Internal Controls for Cash and Bank Accounts
Cash in the form of currency and coin represents the most vulnerable of resources available to an AVO in carrying out its mission and purpose. There does not have to be intentional actions in order for the AVO to suffer losses of cash; honest individuals make mistakes, poor recordkeeping and documentation lead to cash unaccounted for, and the lack of strict procedures to keep AVO cash separate from other cash (volunteers' personal cash) risks losses. Of course, though, unfortunately sometimes easy access to cash is just too much of a temptation for some individuals.
Money received into an AVO in the form of checks, while less prone to loss through honest mistakes, and safer than currency, is still subject to the risk of loss by individuals intent on relieving the AVO of some of its money.
Access to the funds the AVO has in the bank can be had through using AVO checks and AVO credit/debit cards. Controls to prevent inappropriate use of these are critical and procedures to detect errors (so that they can be corrected) or abuses (so that they can be stopped) as quickly as possible need to be designed carefully and implemented without fail.
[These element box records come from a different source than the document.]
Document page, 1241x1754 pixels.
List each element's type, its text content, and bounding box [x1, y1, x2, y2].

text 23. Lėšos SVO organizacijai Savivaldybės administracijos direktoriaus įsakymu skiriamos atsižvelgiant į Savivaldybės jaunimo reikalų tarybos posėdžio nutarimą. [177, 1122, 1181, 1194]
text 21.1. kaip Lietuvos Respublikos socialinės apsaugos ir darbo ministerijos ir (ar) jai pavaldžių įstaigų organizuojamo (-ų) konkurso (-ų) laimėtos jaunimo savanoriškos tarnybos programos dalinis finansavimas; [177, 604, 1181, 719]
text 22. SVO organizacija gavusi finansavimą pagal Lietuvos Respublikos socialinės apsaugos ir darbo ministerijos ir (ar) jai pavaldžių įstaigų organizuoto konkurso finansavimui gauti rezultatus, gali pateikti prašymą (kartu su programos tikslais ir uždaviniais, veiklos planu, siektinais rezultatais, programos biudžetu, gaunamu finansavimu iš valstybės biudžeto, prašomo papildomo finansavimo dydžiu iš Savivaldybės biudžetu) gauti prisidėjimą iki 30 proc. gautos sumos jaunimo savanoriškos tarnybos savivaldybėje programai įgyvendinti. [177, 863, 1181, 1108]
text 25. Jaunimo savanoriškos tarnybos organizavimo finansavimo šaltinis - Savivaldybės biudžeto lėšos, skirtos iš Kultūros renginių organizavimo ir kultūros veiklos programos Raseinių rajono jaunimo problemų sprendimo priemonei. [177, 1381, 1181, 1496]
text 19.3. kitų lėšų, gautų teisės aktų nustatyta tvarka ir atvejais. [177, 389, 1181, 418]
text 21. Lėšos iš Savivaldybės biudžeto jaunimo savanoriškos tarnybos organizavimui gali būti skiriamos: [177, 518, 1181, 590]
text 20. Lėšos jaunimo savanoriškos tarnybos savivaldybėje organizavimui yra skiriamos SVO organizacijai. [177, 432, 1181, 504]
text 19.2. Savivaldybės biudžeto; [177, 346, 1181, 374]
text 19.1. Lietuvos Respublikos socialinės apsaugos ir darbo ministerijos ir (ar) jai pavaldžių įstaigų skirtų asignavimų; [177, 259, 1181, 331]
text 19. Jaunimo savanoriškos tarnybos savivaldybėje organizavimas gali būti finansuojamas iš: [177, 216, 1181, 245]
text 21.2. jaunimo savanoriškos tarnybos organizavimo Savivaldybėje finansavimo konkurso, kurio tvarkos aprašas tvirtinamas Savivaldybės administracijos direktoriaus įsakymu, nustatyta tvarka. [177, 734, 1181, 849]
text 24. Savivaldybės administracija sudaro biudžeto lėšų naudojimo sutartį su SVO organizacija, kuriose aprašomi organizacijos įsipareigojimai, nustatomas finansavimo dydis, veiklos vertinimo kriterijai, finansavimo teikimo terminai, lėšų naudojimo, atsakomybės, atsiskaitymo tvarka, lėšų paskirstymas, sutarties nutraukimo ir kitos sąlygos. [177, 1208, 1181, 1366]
While corporations, larger non-profits, and even small businesses, having the advantage of employees and stable physical locations, can create strong internal controls over cash on hand and cash in the bank, AVOs have no employees and typically no designated physical location. Recommended controls in this resource to protect cash have been specifically designed for an AVO with no employees and no dedicated physical location and would not be appropriate for nonprofit organizations with employees and/or an office location.